EXERCISE DIRECTIONS:
Which lines run from the one containing "input [1:0] Load_sel;" to the end of the entries below? Reproduce them exactly, both ends included.

Dataset excerpts:
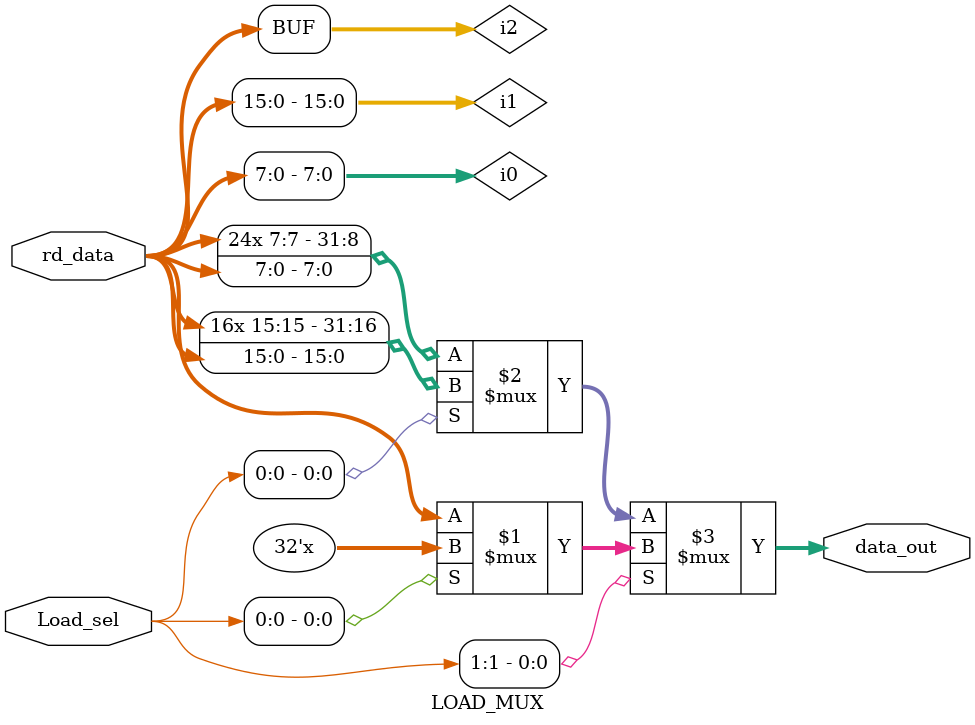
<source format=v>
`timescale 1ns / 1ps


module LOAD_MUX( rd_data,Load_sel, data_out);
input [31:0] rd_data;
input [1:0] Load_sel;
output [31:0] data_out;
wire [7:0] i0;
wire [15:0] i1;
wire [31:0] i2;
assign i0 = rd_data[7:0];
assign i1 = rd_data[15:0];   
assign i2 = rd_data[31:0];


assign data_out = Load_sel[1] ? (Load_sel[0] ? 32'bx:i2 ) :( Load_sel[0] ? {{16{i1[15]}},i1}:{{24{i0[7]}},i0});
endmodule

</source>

WRITTEN ANSWER:
input [1:0] Load_sel;
output [31:0] data_out;
wire [7:0] i0;
wire [15:0] i1;
wire [31:0] i2;
assign i0 = rd_data[7:0];
assign i1 = rd_data[15:0];   
assign i2 = rd_data[31:0];


assign data_out = Load_sel[1] ? (Load_sel[0] ? 32'bx:i2 ) :( Load_sel[0] ? {{16{i1[15]}},i1}:{{24{i0[7]}},i0});
endmodule

</source>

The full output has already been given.